A tech stock that could make you wealthy
Are you feeling adventurous? Then explore Converge Technology Solutions (TSX:CTS) and consider allocating a portion of your capital to the high-growth tech stock.
So far, Converge has been executing its M&A growth strategy very well. In fact, it has gone so smoothly that the tech stock has skyrocketed since it began trading on the TSX Venture Exchange. If the company continues to execute as it has, the growth stock is poised to set new highs.

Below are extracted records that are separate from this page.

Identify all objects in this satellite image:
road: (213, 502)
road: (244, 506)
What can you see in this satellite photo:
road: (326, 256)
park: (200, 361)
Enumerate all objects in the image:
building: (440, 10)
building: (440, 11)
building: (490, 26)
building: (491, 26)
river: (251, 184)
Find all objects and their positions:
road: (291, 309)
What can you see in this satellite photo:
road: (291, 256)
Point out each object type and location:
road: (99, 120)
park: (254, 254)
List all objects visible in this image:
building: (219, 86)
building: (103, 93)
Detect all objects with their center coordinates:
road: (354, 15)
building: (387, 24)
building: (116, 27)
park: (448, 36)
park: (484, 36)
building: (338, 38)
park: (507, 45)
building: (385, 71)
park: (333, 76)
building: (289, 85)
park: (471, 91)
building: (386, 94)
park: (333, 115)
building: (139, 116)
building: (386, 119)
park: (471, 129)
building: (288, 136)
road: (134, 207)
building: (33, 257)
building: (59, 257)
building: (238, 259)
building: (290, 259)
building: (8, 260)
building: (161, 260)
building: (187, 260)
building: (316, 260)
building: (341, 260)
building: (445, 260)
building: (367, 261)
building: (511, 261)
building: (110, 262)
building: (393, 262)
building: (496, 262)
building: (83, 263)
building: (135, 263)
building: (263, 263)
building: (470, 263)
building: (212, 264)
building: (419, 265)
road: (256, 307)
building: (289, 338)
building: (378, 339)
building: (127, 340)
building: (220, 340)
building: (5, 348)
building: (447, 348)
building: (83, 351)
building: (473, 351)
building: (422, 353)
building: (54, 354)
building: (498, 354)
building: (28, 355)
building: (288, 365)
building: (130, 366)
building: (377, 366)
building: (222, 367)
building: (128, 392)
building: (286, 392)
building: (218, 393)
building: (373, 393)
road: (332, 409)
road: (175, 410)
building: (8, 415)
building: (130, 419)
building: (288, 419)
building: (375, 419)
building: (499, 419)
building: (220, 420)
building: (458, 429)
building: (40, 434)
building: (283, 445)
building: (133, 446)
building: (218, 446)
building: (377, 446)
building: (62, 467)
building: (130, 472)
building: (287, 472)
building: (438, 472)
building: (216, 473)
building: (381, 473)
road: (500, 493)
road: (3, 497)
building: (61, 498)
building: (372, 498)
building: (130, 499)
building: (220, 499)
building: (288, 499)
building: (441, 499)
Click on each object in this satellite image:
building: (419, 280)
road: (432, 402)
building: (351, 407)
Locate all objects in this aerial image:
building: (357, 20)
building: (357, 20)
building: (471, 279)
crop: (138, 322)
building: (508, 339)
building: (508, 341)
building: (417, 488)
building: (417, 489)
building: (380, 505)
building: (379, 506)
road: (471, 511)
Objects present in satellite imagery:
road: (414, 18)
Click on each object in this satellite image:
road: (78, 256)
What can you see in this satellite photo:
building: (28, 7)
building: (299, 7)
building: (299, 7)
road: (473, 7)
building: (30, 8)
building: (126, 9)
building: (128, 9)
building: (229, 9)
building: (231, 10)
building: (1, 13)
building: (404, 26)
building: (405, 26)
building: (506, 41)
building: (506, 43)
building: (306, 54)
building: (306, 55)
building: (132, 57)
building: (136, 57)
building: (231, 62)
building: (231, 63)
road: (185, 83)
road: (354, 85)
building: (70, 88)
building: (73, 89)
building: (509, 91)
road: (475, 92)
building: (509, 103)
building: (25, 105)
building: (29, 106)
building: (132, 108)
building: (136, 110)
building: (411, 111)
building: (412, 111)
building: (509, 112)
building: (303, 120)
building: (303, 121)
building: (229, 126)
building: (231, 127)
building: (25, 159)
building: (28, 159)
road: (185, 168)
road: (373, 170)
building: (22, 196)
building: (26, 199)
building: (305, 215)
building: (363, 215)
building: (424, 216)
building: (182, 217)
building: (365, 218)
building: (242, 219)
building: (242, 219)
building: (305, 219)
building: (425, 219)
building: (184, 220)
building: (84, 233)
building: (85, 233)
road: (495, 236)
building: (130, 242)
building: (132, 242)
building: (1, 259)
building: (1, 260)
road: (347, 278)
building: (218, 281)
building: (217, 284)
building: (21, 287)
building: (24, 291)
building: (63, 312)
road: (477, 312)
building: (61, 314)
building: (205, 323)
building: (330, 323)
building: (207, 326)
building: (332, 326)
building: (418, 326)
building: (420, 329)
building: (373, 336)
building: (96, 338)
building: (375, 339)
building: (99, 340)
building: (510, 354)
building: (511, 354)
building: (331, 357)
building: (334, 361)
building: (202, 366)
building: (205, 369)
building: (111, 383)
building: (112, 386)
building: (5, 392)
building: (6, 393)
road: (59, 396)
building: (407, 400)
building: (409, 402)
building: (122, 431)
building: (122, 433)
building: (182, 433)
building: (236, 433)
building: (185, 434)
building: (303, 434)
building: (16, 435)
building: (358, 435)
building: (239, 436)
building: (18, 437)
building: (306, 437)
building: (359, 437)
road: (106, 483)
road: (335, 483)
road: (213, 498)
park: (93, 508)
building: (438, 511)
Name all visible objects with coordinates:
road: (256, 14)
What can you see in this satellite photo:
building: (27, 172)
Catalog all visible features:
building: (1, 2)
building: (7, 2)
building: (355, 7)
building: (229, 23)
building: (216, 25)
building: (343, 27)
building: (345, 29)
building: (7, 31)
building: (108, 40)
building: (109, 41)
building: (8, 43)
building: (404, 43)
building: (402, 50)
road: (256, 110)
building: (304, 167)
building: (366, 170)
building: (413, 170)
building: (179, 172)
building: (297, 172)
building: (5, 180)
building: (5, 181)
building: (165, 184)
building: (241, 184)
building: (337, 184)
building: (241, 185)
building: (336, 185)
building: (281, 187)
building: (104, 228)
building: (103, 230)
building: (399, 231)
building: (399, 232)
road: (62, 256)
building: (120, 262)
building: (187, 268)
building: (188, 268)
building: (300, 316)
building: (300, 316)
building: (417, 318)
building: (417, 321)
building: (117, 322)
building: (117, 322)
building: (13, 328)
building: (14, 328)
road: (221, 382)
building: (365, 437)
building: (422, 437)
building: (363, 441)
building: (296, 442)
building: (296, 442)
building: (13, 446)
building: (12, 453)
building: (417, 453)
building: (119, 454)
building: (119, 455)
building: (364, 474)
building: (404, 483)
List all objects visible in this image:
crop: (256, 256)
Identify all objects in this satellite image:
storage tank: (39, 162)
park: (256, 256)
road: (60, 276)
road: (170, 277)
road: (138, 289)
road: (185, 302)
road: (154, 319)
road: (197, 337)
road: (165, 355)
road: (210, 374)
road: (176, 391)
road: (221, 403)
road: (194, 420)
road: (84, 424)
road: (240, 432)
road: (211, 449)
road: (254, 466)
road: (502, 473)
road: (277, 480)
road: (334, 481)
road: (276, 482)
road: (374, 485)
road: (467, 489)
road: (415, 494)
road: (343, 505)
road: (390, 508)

The tech stock’s growth strategy is straightforward. Since 2017, it has acquired more than 20 companies, building a diverse IT offering — advanced analytics, cloud, cybersecurity, managed services, etc. Converge’s subsidiaries are then able to access its volume discounts from key vendors, which improves the EBITDA generation from the subsidiaries that were already profitable before acquisition.
Converge caters to the IT needs of mid-market clients, many of which have underinvested in digitizing — sometimes not knowing which are the best-fitting IT solutions for their firm. Converge has filled the knowledge gap by providing technical workshops that illustrate the potential and benefits of deploying new IT solutions. These workshops have helped significantly in cross-selling its products and services.
The small-cap stock could accelerate the growth of your overall portfolio with its expansion plans in North America and Europe.